Conner McKinney, Research Associate, European gas research said:
- Some operators may see this time as ‘now or never’ for their projects, particularly inspired by the possibility of high prices. Temporary tax packages offered in Norway last year will encourage more FIDs including King Lear, Asterix, Dvalin North and Linnorm
- Maximising flexible production through increased permits for Troll and Oseberg will also be a focus and some operators may prioritise gas sales over gas reinjection, like Equinor at Gina Krog
- While new FIDs are more uncertain due to ESG pressures in the UK, the sustained market tightness expected over the next few years may impact decision-making in other parts of Europe
- In Romania, progress towards FID for the giant Neptun Deep project has been delayed since 2019, not least by fiscal and regulatory deterioration
- It has the potential to produce more than 6 billion m3 a year at plateau and transform Romania to a net gas exporter, but for this to materialise, fiscal and regulatory improvements are required
- The prolonged prospect of high prices could further encourage Romania’s government to speed up change
Expert advisers have until 21 January to provide feedback which may result in changes to the proposed text.

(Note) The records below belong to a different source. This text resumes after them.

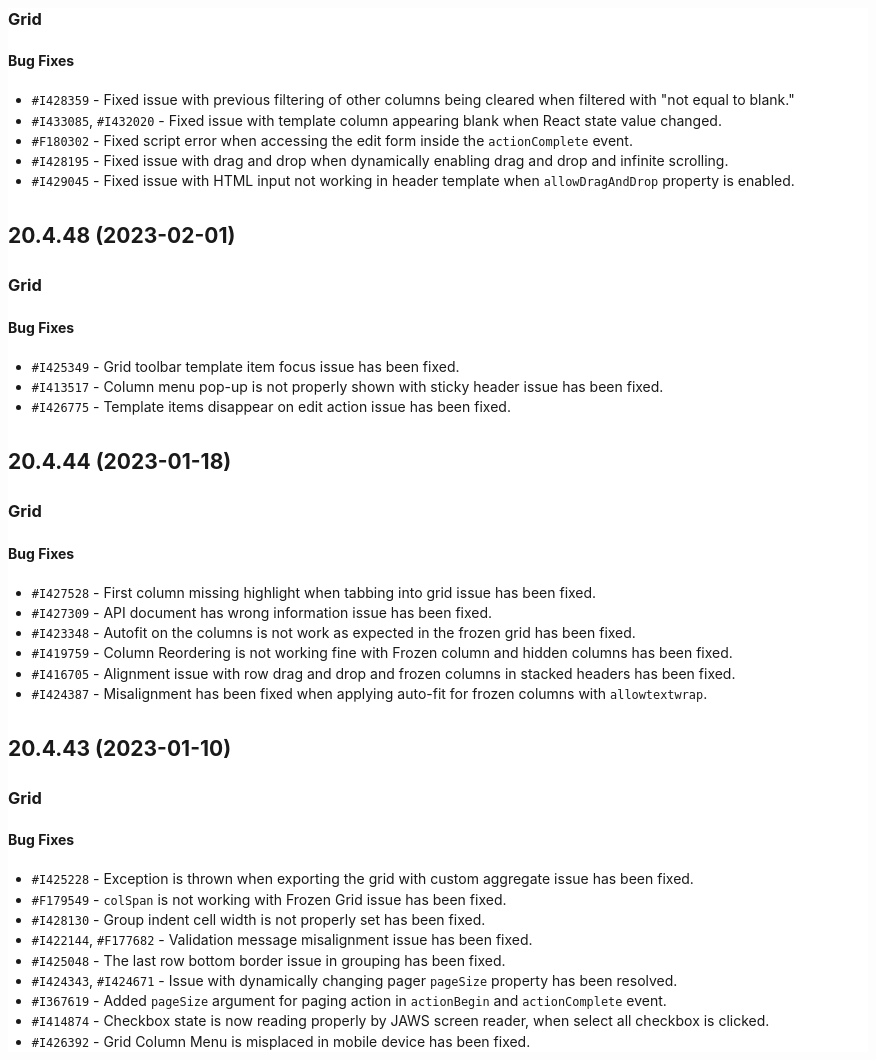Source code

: ### Grid

#### Bug Fixes

- `#I428359` - Fixed issue with previous filtering of other columns being cleared when filtered with "not equal to blank."
- `#I433085`, `#I432020` - Fixed issue with template column appearing blank when React state value changed.
- `#F180302` - Fixed script error when accessing the edit form inside the `actionComplete` event.
- `#I428195` - Fixed issue with drag and drop when dynamically enabling drag and drop and infinite scrolling.
- `#I429045` - Fixed issue with HTML input not working in header template when `allowDragAndDrop` property is enabled.

## 20.4.48 (2023-02-01)

### Grid

#### Bug Fixes

- `#I425349` - Grid toolbar template item focus issue has been fixed.
- `#I413517` - Column menu pop-up is not properly shown with sticky header issue has been fixed.
- `#I426775` - Template items disappear on edit action issue has been fixed.

## 20.4.44 (2023-01-18)

### Grid

#### Bug Fixes

- `#I427528` - First column missing highlight when tabbing into grid issue has been fixed.
- `#I427309` - API document has wrong information issue has been fixed.
- `#I423348` - Autofit on the columns is not work as expected in the frozen grid has been fixed.
- `#I419759` - Column Reordering is not working fine with Frozen column and hidden columns has been fixed.
- `#I416705` - Alignment issue with row drag and drop and frozen columns in stacked headers has been fixed.
- `#I424387` - Misalignment has been fixed when applying auto-fit for frozen columns with `allowtextwrap`.

## 20.4.43 (2023-01-10)

### Grid

#### Bug Fixes

- `#I425228` - Exception is thrown when exporting the grid with custom aggregate issue has been fixed.
- `#F179549` - `colSpan` is not working with Frozen Grid issue has been fixed.
- `#I428130` - Group indent cell width is not properly set has been fixed.
- `#I422144`, `#F177682` - Validation message misalignment issue has been fixed.
- `#I425048` - The last row bottom border issue in grouping has been fixed.
- `#I424343`, `#I424671` - Issue with dynamically changing pager `pageSize` property has been resolved.
- `#I367619` - Added `pageSize` argument for paging action in `actionBegin` and `actionComplete` event.
- `#I414874` - Checkbox state is now reading properly by JAWS screen reader, when select all checkbox is clicked.
- `#I426392` - Grid Column Menu is misplaced in mobile device has been fixed.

Claire Spencer, Research Associate, European gas research, stated:
- As it stands, financial and non-financial investors will be able to increase their corporate ‘green scoring’ by investing in gas, including outside Europe, disclosure will be key
- Other countries developing similar taxonomies would be emboldened to include gas too, particularly in Asian markets where coal still dominates
- However, the EU recognition of gas power plants as a transitional investment is no panacea for the gas industry
The proposed CO2 emission cap of 270 Gr. per kWh for facilities that have a construction permit by 2030, alongside the commitment to use at least 30% of renewable or low carbon gas by 2026 and 100% by 2035, means that the use of conventional natural gas would need to reduce over time if a gas-fired power plant is to be classified as transitional.
The use of unabated natural gas in the EU is set to decline, even if the EU classifies investments in gas-fired plants as transitional investments.